REQUIRED WORK: Repeat every line of the entries below, keeping each character, space, and line break unchanged.

☆ ☆ ☆ ☆

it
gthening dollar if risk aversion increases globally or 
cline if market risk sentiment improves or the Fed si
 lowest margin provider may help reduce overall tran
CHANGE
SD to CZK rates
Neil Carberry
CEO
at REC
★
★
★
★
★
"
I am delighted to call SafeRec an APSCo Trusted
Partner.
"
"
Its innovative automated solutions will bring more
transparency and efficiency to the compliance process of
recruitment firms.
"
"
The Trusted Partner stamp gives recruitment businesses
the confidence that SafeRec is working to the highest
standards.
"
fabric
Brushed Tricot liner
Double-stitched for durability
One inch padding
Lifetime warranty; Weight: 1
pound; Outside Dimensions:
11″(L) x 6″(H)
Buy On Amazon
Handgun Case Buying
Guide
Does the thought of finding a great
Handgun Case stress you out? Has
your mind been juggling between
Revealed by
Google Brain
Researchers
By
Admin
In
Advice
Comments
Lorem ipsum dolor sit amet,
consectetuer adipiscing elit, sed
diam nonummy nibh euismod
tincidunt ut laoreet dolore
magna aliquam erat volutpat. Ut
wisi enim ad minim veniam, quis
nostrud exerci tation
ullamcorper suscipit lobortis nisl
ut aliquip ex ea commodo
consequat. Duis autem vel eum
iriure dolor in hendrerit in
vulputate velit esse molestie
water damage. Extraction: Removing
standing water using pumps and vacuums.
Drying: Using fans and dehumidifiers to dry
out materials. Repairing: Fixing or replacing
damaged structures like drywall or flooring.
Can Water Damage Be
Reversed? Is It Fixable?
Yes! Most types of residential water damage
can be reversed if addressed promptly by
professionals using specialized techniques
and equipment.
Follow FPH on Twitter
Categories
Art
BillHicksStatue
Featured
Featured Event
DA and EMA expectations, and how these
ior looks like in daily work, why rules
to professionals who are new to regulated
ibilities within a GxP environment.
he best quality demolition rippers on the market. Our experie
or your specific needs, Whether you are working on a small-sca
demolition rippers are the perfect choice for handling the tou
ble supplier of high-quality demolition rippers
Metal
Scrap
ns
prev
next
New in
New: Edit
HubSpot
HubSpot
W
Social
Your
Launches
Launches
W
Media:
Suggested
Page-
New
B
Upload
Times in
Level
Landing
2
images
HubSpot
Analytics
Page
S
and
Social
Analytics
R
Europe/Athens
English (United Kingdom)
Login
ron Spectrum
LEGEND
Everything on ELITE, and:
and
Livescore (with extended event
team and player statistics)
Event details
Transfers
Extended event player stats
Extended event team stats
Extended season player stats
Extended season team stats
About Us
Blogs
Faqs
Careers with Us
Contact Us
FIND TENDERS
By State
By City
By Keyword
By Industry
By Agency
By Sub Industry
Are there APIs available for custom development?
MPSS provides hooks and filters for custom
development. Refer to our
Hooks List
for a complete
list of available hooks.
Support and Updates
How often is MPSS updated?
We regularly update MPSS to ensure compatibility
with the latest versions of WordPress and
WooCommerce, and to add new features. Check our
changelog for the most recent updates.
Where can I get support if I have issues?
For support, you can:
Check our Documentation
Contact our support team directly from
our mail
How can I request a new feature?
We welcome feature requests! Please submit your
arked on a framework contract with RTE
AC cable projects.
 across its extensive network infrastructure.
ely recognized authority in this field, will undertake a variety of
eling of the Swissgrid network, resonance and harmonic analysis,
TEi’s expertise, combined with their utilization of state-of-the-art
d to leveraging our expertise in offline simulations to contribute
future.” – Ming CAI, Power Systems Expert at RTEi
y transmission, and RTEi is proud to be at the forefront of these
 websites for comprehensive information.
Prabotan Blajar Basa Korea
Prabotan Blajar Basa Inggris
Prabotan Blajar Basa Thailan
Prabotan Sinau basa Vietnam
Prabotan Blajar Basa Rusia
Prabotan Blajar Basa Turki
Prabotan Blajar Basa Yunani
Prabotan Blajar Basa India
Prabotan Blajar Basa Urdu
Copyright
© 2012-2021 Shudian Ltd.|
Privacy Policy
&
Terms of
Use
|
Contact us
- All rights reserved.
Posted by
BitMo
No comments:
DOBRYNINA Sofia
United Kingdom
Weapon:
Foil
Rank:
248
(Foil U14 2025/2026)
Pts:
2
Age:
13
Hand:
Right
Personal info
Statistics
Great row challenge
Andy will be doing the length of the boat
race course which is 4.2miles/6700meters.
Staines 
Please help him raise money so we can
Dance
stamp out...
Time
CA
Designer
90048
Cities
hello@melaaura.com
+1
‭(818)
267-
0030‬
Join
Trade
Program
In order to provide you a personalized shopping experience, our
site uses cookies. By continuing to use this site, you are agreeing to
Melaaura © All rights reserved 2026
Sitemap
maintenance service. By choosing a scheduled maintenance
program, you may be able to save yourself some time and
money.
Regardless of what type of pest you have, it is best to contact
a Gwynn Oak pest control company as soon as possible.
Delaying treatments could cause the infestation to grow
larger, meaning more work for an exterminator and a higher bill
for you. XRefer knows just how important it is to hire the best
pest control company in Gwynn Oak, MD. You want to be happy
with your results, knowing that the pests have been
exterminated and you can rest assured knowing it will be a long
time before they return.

☆ ☆ ☆ ☆

RESULT FOR THIS EXERCISE:
it
gthening dollar if risk aversion increases globally or 
cline if market risk sentiment improves or the Fed si
 lowest margin provider may help reduce overall tran
CHANGE
SD to CZK rates
Neil Carberry
CEO
at REC
★
★
★
★
★
"
I am delighted to call SafeRec an APSCo Trusted
Partner.
"
"
Its innovative automated solutions will bring more
transparency and efficiency to the compliance process of
recruitment firms.
"
"
The Trusted Partner stamp gives recruitment businesses
the confidence that SafeRec is working to the highest
standards.
"
fabric
Brushed Tricot liner
Double-stitched for durability
One inch padding
Lifetime warranty; Weight: 1
pound; Outside Dimensions:
11″(L) x 6″(H)
Buy On Amazon
Handgun Case Buying
Guide
Does the thought of finding a great
Handgun Case stress you out? Has
your mind been juggling between
Revealed by
Google Brain
Researchers
By
Admin
In
Advice
Comments
Lorem ipsum dolor sit amet,
consectetuer adipiscing elit, sed
diam nonummy nibh euismod
tincidunt ut laoreet dolore
magna aliquam erat volutpat. Ut
wisi enim ad minim veniam, quis
nostrud exerci tation
ullamcorper suscipit lobortis nisl
ut aliquip ex ea commodo
consequat. Duis autem vel eum
iriure dolor in hendrerit in
vulputate velit esse molestie
water damage. Extraction: Removing
standing water using pumps and vacuums.
Drying: Using fans and dehumidifiers to dry
out materials. Repairing: Fixing or replacing
damaged structures like drywall or flooring.
Can Water Damage Be
Reversed? Is It Fixable?
Yes! Most types of residential water damage
can be reversed if addressed promptly by
professionals using specialized techniques
and equipment.
Follow FPH on Twitter
Categories
Art
BillHicksStatue
Featured
Featured Event
DA and EMA expectations, and how these
ior looks like in daily work, why rules
to professionals who are new to regulated
ibilities within a GxP environment.
he best quality demolition rippers on the market. Our experie
or your specific needs, Whether you are working on a small-sca
demolition rippers are the perfect choice for handling the tou
ble supplier of high-quality demolition rippers
Metal
Scrap
ns
prev
next
New in
New: Edit
HubSpot
HubSpot
W
Social
Your
Launches
Launches
W
Media:
Suggested
Page-
New
B
Upload
Times in
Level
Landing
2
images
HubSpot
Analytics
Page
S
and
Social
Analytics
R
Europe/Athens
English (United Kingdom)
Login
ron Spectrum
LEGEND
Everything on ELITE, and:
and
Livescore (with extended event
team and player statistics)
Event details
Transfers
Extended event player stats
Extended event team stats
Extended season player stats
Extended season team stats
About Us
Blogs
Faqs
Careers with Us
Contact Us
FIND TENDERS
By State
By City
By Keyword
By Industry
By Agency
By Sub Industry
Are there APIs available for custom development?
MPSS provides hooks and filters for custom
development. Refer to our
Hooks List
for a complete
list of available hooks.
Support and Updates
How often is MPSS updated?
We regularly update MPSS to ensure compatibility
with the latest versions of WordPress and
WooCommerce, and to add new features. Check our
changelog for the most recent updates.
Where can I get support if I have issues?
For support, you can:
Check our Documentation
Contact our support team directly from
our mail
How can I request a new feature?
We welcome feature requests! Please submit your
arked on a framework contract with RTE
AC cable projects.
 across its extensive network infrastructure.
ely recognized authority in this field, will undertake a variety of
eling of the Swissgrid network, resonance and harmonic analysis,
TEi’s expertise, combined with their utilization of state-of-the-art
d to leveraging our expertise in offline simulations to contribute
future.” – Ming CAI, Power Systems Expert at RTEi
y transmission, and RTEi is proud to be at the forefront of these
 websites for comprehensive information.
Prabotan Blajar Basa Korea
Prabotan Blajar Basa Inggris
Prabotan Blajar Basa Thailan
Prabotan Sinau basa Vietnam
Prabotan Blajar Basa Rusia
Prabotan Blajar Basa Turki
Prabotan Blajar Basa Yunani
Prabotan Blajar Basa India
Prabotan Blajar Basa Urdu
Copyright
© 2012-2021 Shudian Ltd.|
Privacy Policy
&
Terms of
Use
|
Contact us
- All rights reserved.
Posted by
BitMo
No comments:
DOBRYNINA Sofia
United Kingdom
Weapon:
Foil
Rank:
248
(Foil U14 2025/2026)
Pts:
2
Age:
13
Hand:
Right
Personal info
Statistics
Great row challenge
Andy will be doing the length of the boat
race course which is 4.2miles/6700meters.
Staines 
Please help him raise money so we can
Dance
stamp out...
Time
CA
Designer
90048
Cities
hello@melaaura.com
+1
‭(818)
267-
0030‬
Join
Trade
Program
In order to provide you a personalized shopping experience, our
site uses cookies. By continuing to use this site, you are agreeing to
Melaaura © All rights reserved 2026
Sitemap
maintenance service. By choosing a scheduled maintenance
program, you may be able to save yourself some time and
money.
Regardless of what type of pest you have, it is best to contact
a Gwynn Oak pest control company as soon as possible.
Delaying treatments could cause the infestation to grow
larger, meaning more work for an exterminator and a higher bill
for you. XRefer knows just how important it is to hire the best
pest control company in Gwynn Oak, MD. You want to be happy
with your results, knowing that the pests have been
exterminated and you can rest assured knowing it will be a long
time before they return.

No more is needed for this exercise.